Hmm, well, it had been over a year since he’d completed the Miami Beach condos, but everyone knew the Florida real-estate market was in the toilet. His strategy was simply to wait it out and have a good time while doing it. “I’ll be ready when the market turns around.”
“You have the luxury of waiting. Most people don’t, Jeb. You squander your time.”

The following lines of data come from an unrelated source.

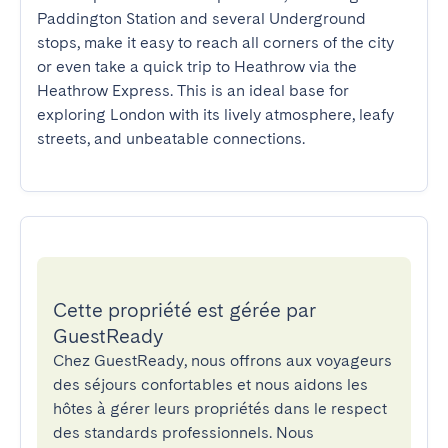
Paddington Station and several Underground 
stops, make it easy to reach all corners of the city 
or even take a quick trip to Heathrow via the 
Heathrow Express. This is an ideal base for 
exploring London with its lively atmosphere, leafy 
streets, and unbeatable connections.
Cette propriété est gérée par
GuestReady
Chez GuestReady, nous offrons aux voyageurs
des séjours confortables et nous aidons les
hôtes à gérer leurs propriétés dans le respect
des standards professionnels. Nous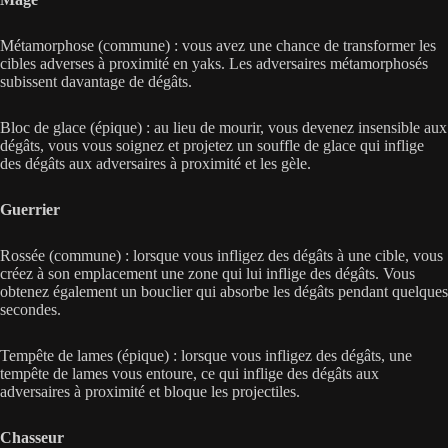
Métamorphose (commune) : vous avez une chance de transformer les
cibles adverses à proximité en yaks. Les adversaires métamorphosés
subissent davantage de dégâts.
Bloc de glace (épique) : au lieu de mourir, vous devenez insensible aux
dégâts, vous vous soignez et projetez un souffle de glace qui inflige
des dégâts aux adversaires à proximité et les gèle.
Guerrier
Rossée (commune) : lorsque vous infligez des dégâts à une cible, vous
créez à son emplacement une zone qui lui inflige des dégâts. Vous
obtenez également un bouclier qui absorbe les dégâts pendant quelques
secondes.
Tempête de lames (épique) : lorsque vous infligez des dégâts, une
tempête de lames vous entoure, ce qui inflige des dégâts aux
adversaires à proximité et bloque les projectiles.
Chasseur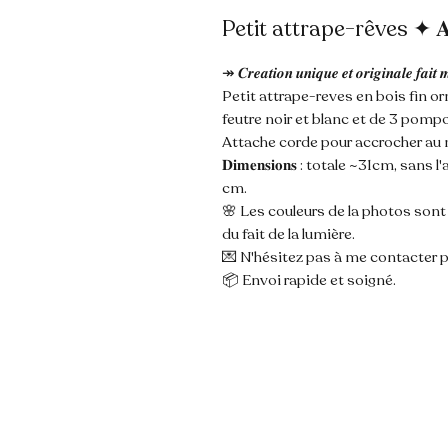
Petit attrape-rêves ✦ 𝐀𝐑
↠ 𝑪𝒓𝒆𝒂𝒕𝒊𝒐𝒏 𝒖𝒏𝒊𝒒𝒖𝒆 𝒆𝒕 𝒐𝒓𝒊𝒈𝒊𝒏𝒂𝒍𝒆 𝒇𝒂𝒊𝒕 
Petit attrape-reves en bois fin o
feutre noir et blanc et de 3 pompo
Attache corde pour accrocher au 
𝐃𝐢𝐦𝐞𝐧𝐬𝐢𝐨𝐧𝐬 : totale ~31cm, s
cm.
🌸 Les couleurs de la photos son
du fait de la lumière.
💌 N'hésitez pas à me contacter p
📦 Envoi rapide et soigné.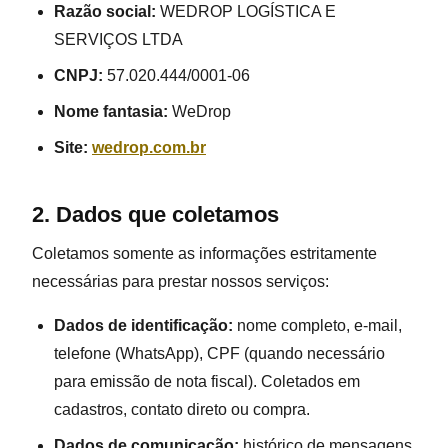
Razão social:
WEDROP LOGÍSTICA E
SERVIÇOS LTDA
CNPJ:
57.020.444/0001-06
Nome fantasia:
WeDrop
Site:
wedrop.com.br
2. Dados que coletamos
Coletamos somente as informações estritamente
necessárias para prestar nossos serviços:
Dados de identificação:
nome completo, e-mail,
telefone (WhatsApp), CPF (quando necessário
para emissão de nota fiscal). Coletados em
cadastros, contato direto ou compra.
Dados de comunicação:
histórico de mensagens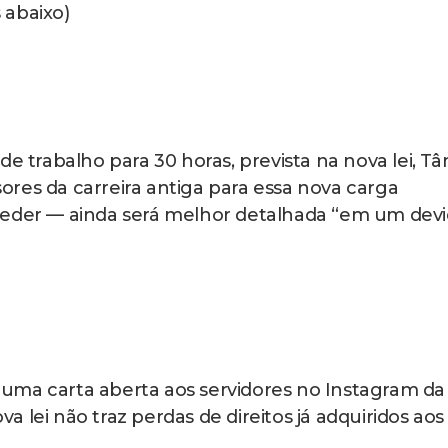
 abaixo)
e trabalho para 30 horas, prevista na nova lei, Tâ
res da carreira antiga para essa nova carga
ceder — ainda será melhor detalhada “em um dev
), uma carta aberta aos servidores no Instagram da
ova lei não traz perdas de direitos já adquiridos aos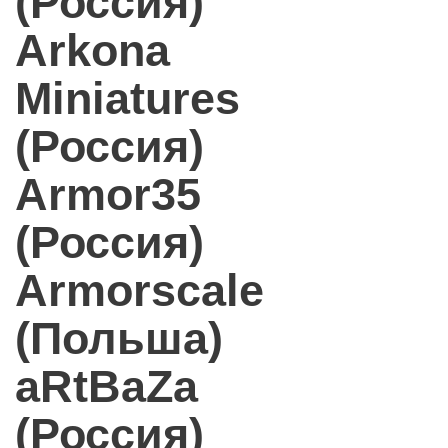
(Россия)
Arkona
Miniatures
(Россия)
Armor35
(Россия)
Armorscale
(Польша)
aRtBaZa
(Россия)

“I don’t see things that way.”
“I do and I just don’t think this relationship is working. We’re too different.”
That comment had smacked him upside the head. “I can change.”
“Seriously? You come from money. It’s all you’ve ever known. You don’t really have to work. You’re a playboy at heart. I mean, c’mon, just look at the name of your yacht. Feelin’ Nauti. You summed yourself up quite neatly.”
“But don’t we have a lot of fun together?” he’d wheedled.
“Yes, that’s precisely the problem. All we do is have fun together.”
“What’s wrong with that?” he’d asked, puzzled.